IN the mysterious revolution of human things it came about that the only spectator of the closing scene of the tragedy of humanity who endured and survived its final terrors was the woman to whom it had been due that the fire from heaven had fallen upon a world mad with the frenzy and agony of war instead of sane and calm with the sanity and calmness of peace and reason.

On the issue of the Battle of Aeria, Olga and, under her unnaturally acquired influence, the Sultan, had staked the empire of the world and lost it. Before the fight had been raging many hours even she was forced to admit that Aeria was impregnable to any assault that she could deliver. But when the Aerians began to practise the desperate tactics of the second day it became manifest that nothing but annihilation awaited the invading fleet, out-matched as it was in speed and gun-power by the new Aerian warships and the land batteries.

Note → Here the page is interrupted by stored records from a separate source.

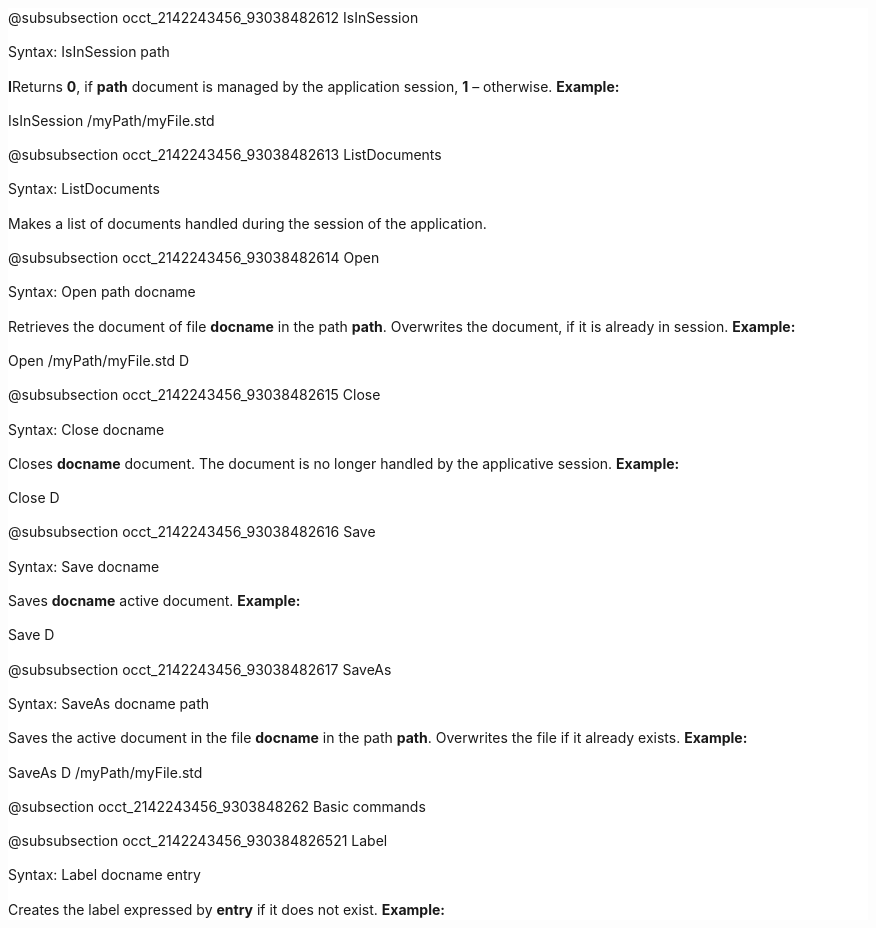 @subsubsection occt_2142243456_93038482612 IsInSession

Syntax:       IsInSession path 

**I**Returns **0**, if **path** document is managed by the application session, **1** – otherwise. 
**Example:** 

IsInSession /myPath/myFile.std 

@subsubsection occt_2142243456_93038482613 ListDocuments

Syntax:       ListDocuments 

Makes a list of documents handled during the session of the application. 


@subsubsection occt_2142243456_93038482614 Open

Syntax:       Open path docname 

Retrieves the document of file **docname** in the path **path**. Overwrites the document, if it is already in session. 
**Example:** 

Open /myPath/myFile.std D 

@subsubsection occt_2142243456_93038482615 Close

Syntax:       Close docname 

Closes **docname** document. The document is no longer handled by the applicative session. 
**Example:** 

Close D 

@subsubsection occt_2142243456_93038482616 Save

Syntax:       Save docname 

Saves **docname** active document. 
**Example:** 

Save D 

@subsubsection occt_2142243456_93038482617 SaveAs

Syntax:       SaveAs docname path 

Saves the active document in the file **docname** in the path **path**. Overwrites the file if it already exists. 
**Example:** 

SaveAs D /myPath/myFile.std 

@subsection occt_2142243456_9303848262 Basic commands


@subsubsection occt_2142243456_930384826521  Label

Syntax:       Label docname entry 

Creates the label expressed by **entry** if it does not exist. 
**Example:** 
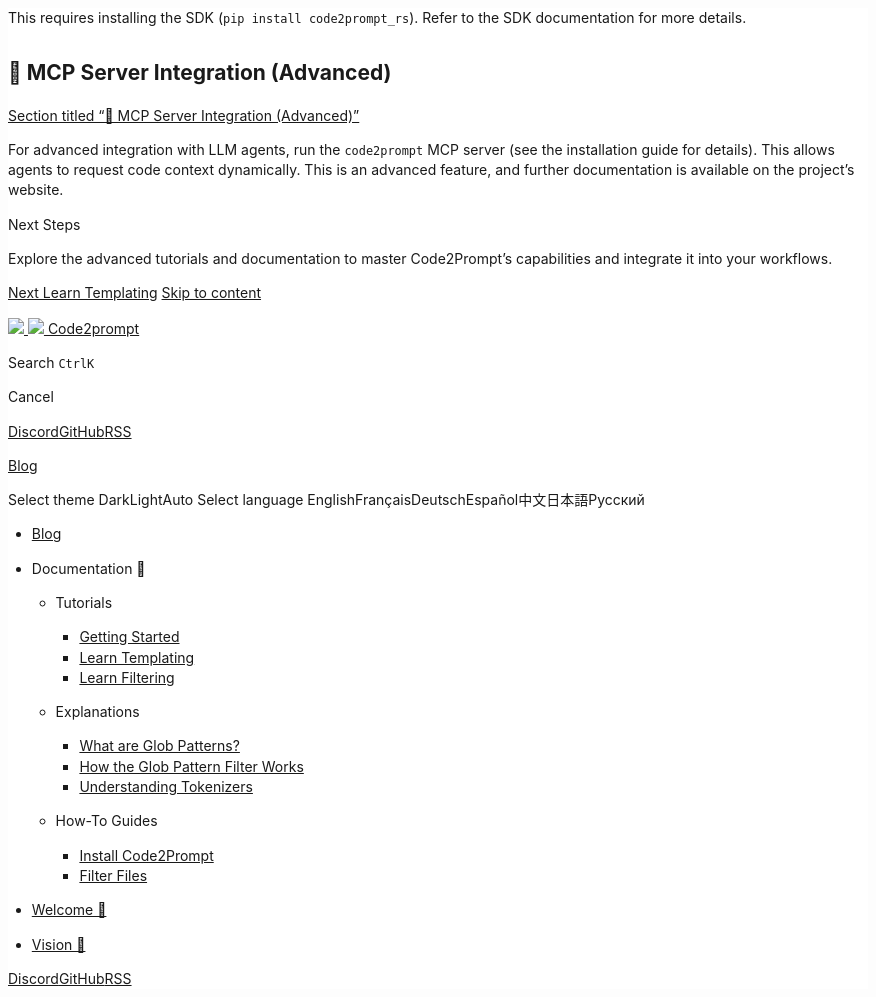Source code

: This requires installing the SDK (`pip install code2prompt_rs`). Refer to the SDK documentation for more details.

## 🤖 MCP Server Integration (Advanced)

[Section titled “🤖 MCP Server Integration (Advanced)”](#-mcp-server-integration-advanced)

For advanced integration with LLM agents, run the `code2prompt` MCP server (see the installation guide for details). This allows agents to request code context dynamically. This is an advanced feature, and further documentation is available on the project’s website.

Next Steps

Explore the advanced tutorials and documentation to master Code2Prompt’s capabilities and integrate it into your workflows.

[Next
Learn Templating](/docs/tutorials/learn_templates)
[Skip to content](#_top)

[![](/_astro/logo_light_v0.0.1.BKZrkgjm.svg) ![](/_astro/logo_dark_v0.0.1.C3p8Mpo9.svg) Code2prompt](/)

Search `CtrlK`

Cancel

[Discord](https://discord.gg/ZZyBbsHTwH)[GitHub](https://github.com/mufeedvh/code2prompt)[RSS](https://code2prompt.dev/blog/rss.xml)

[Blog](/blog/)

Select theme DarkLightAuto Select language EnglishFrançaisDeutschEspañol中文日本語Русский

- [Blog](/blog/)
- Documentation 🚀

    - Tutorials

        - [Getting Started](/docs/tutorials/getting_started)
        - [Learn Templating](/docs/tutorials/learn_templates)
        - [Learn Filtering](/docs/tutorials/learn_filters)

    - Explanations

        - [What are Glob Patterns?](/docs/explanations/glob_patterns)
        - [How the Glob Pattern Filter Works](/docs/explanations/glob_pattern_filter)
        - [Understanding Tokenizers](/docs/explanations/tokenizers)

    - How-To Guides

        - [Install Code2Prompt](/docs/how_to/install)
        - [Filter Files](/docs/how_to/filter_files)

- [Welcome 👋](/docs/welcome)
- [Vision 🔮](/docs/vision)

[Discord](https://discord.gg/ZZyBbsHTwH)[GitHub](https://github.com/mufeedvh/code2prompt)[RSS](https://code2prompt.dev/blog/rss.xml)

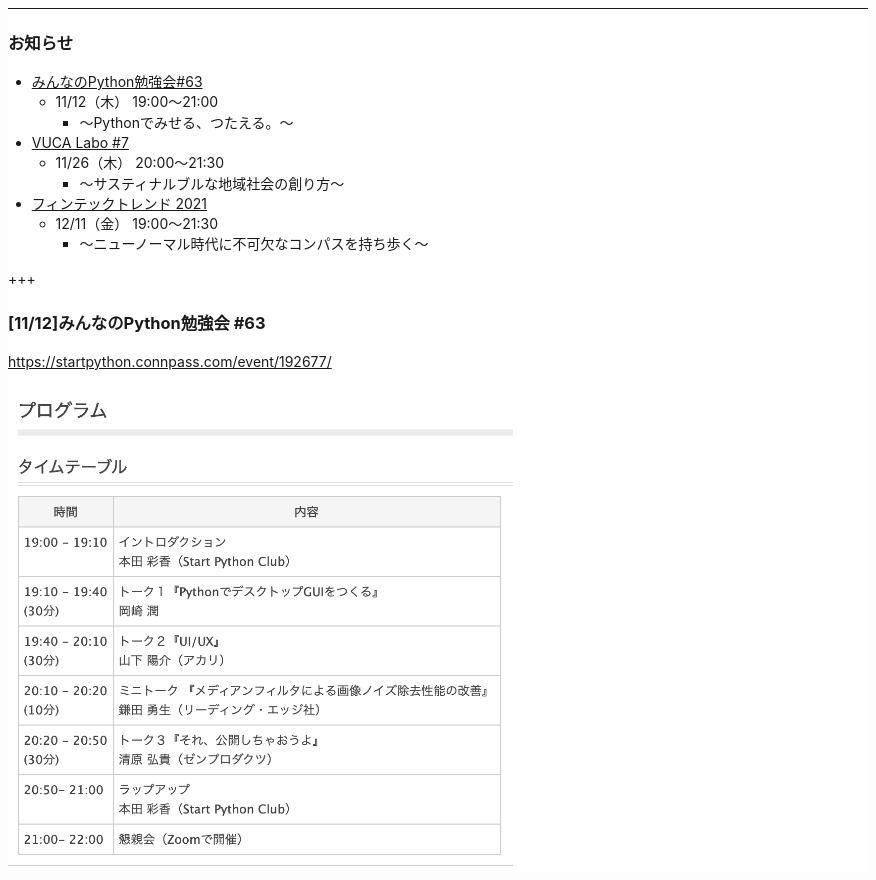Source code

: 
---

### お知らせ

* [みんなのPython勉強会#63](https://startpython.connpass.com/event/192677/)
  * 11/12（木） 19:00〜21:00
    * 〜Pythonでみせる、つたえる。〜
* [VUCA Labo #7](https://peatix.com/event/1696240/view)
  * 11/26（木） 20:00〜21:30
    * 〜サスティナルブルな地域社会の創り方〜
* [フィンテックトレンド 2021](https://fintech-engineer.connpass.com/event/193987/)
  * 12/11（金） 19:00〜21:30
    * 〜ニューノーマル時代に不可欠なコンパスを持ち歩く〜

+++

### [11/12]みんなのPython勉強会 #63

https://startpython.connpass.com/event/192677/

<img src="/slide07-base/images/stapy63.png" height="480">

With eyes burning with rage and envy she had watched through her glasses the incomparable Alma floating serenely at her unattainable altitude far above the battle-storm, and she had pictured Alan, her former slave, standing upon her deck perhaps—bitterest thought of all—with his wedded love beside him, and like a very arbiter of war hurling his destroying lightnings far and wide upon her ships until the supreme moment came in which he would descend like a very god from the upper air, and, hand in hand with Alma, strike the last terrible blow which would end the last conflict of man with man and leave neither friend nor foe alive to tell what the issue had been.

It would be a glorious end, worthy of him and the splendid traditions of his race, and she loathed herself for the craven fear that had seized upon her in the fateful hour of battle, and made her incapable of challenging the same fate at his hands. Khalid himself would have done so without hesitation, but she had robbed him of his manhood and debased him, as she had debased every other human being that had fallen under her influence.